━━━━━ Stored data ━━━━━
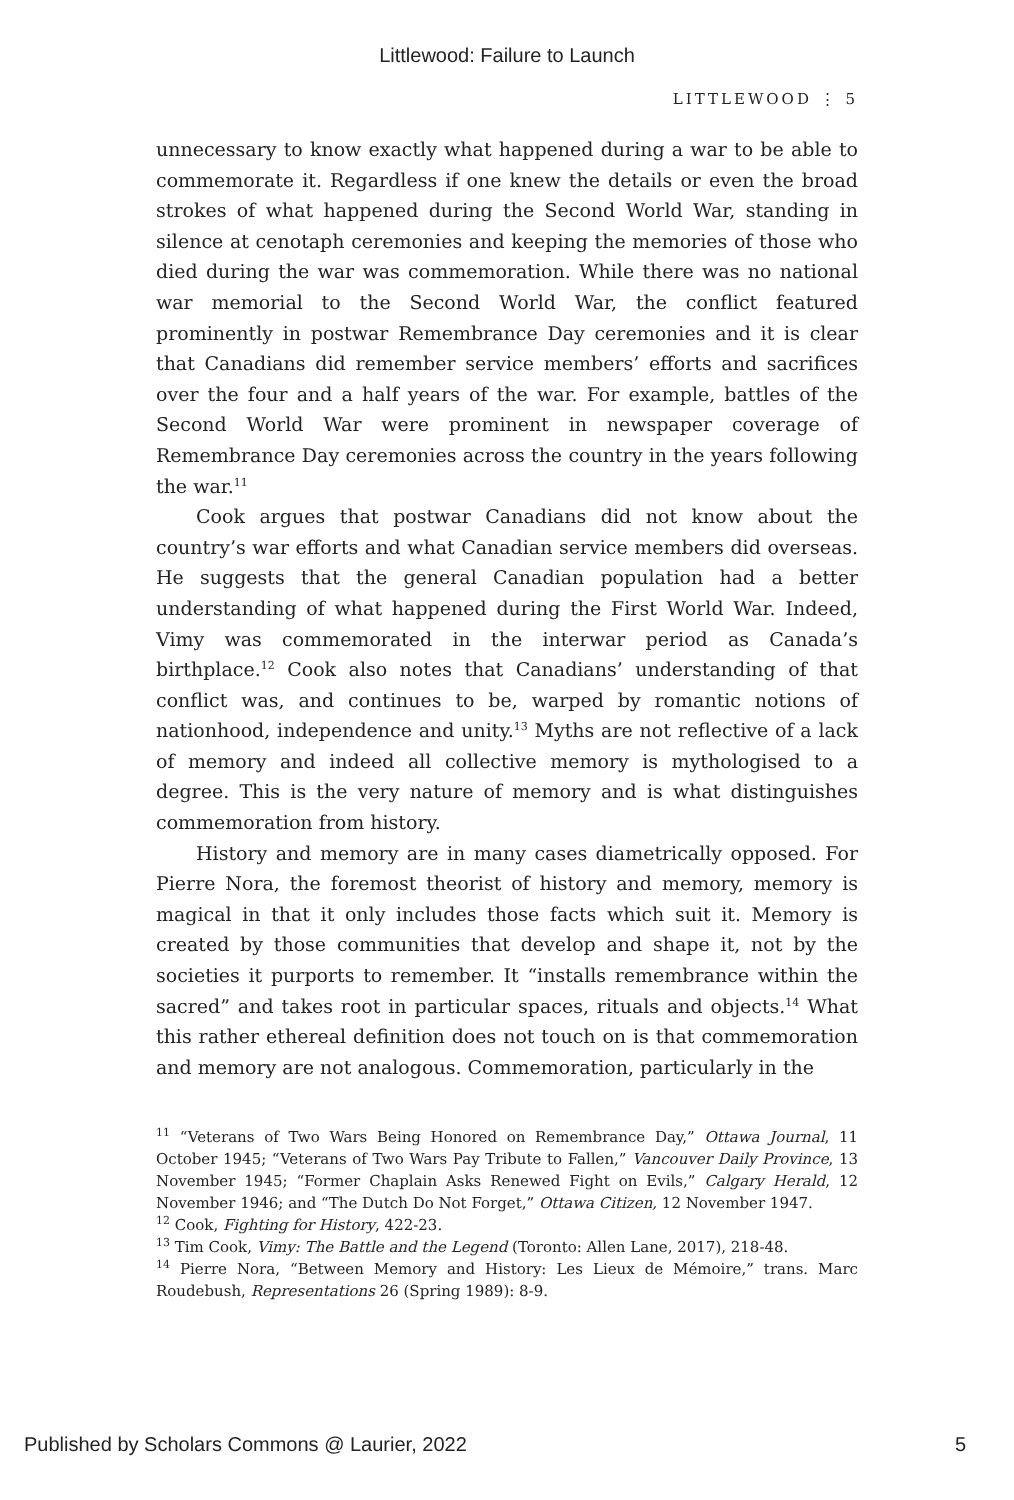Littlewood: Failure to Launch
LITTLEWOOD ⋮ 5
unnecessary to know exactly what happened during a war to be able to commemorate it. Regardless if one knew the details or even the broad strokes of what happened during the Second World War, standing in silence at cenotaph ceremonies and keeping the memories of those who died during the war was commemoration. While there was no national war memorial to the Second World War, the conflict featured prominently in postwar Remembrance Day ceremonies and it is clear that Canadians did remember service members’ efforts and sacrifices over the four and a half years of the war. For example, battles of the Second World War were prominent in newspaper coverage of Remembrance Day ceremonies across the country in the years following the war.<sup>11</sup>
Cook argues that postwar Canadians did not know about the country’s war efforts and what Canadian service members did overseas. He suggests that the general Canadian population had a better understanding of what happened during the First World War. Indeed, Vimy was commemorated in the interwar period as Canada’s birthplace.<sup>12</sup> Cook also notes that Canadians’ understanding of that conflict was, and continues to be, warped by romantic notions of nationhood, independence and unity.<sup>13</sup> Myths are not reflective of a lack of memory and indeed all collective memory is mythologised to a degree. This is the very nature of memory and is what distinguishes commemoration from history.
History and memory are in many cases diametrically opposed. For Pierre Nora, the foremost theorist of history and memory, memory is magical in that it only includes those facts which suit it. Memory is created by those communities that develop and shape it, not by the societies it purports to remember. It “installs remembrance within the sacred” and takes root in particular spaces, rituals and objects.<sup>14</sup> What this rather ethereal definition does not touch on is that commemoration and memory are not analogous. Commemoration, particularly in the
<sup>11</sup> “Veterans of Two Wars Being Honored on Remembrance Day,” Ottawa Journal, 11 October 1945; “Veterans of Two Wars Pay Tribute to Fallen,” Vancouver Daily Province, 13 November 1945; “Former Chaplain Asks Renewed Fight on Evils,” Calgary Herald, 12 November 1946; and “The Dutch Do Not Forget,” Ottawa Citizen, 12 November 1947.
<sup>12</sup> Cook, Fighting for History, 422-23.
<sup>13</sup> Tim Cook, Vimy: The Battle and the Legend (Toronto: Allen Lane, 2017), 218-48.
<sup>14</sup> Pierre Nora, “Between Memory and History: Les Lieux de Mémoire,” trans. Marc Roudebush, Representations 26 (Spring 1989): 8-9.
Published by Scholars Commons @ Laurier, 2022 5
━━━━━
**Task objective**:
Each line of the entries that contains the word "Nora" should be listed.

**Task solution**:
History and memory are in many cases diametrically opposed. For Pierre Nora, the foremost theorist of history and memory, memory is magical in that it only includes those facts which suit it. Memory is created by those communities that develop and shape it, not by the societies it purports to remember. It “installs remembrance within the sacred” and takes root in particular spaces, rituals and objects.<sup>14</sup> What this rather ethereal definition does not touch on is that commemoration and memory are not analogous. Commemoration, particularly in the
<sup>14</sup> Pierre Nora, “Between Memory and History: Les Lieux de Mémoire,” trans. Marc Roudebush, Representations 26 (Spring 1989): 8-9.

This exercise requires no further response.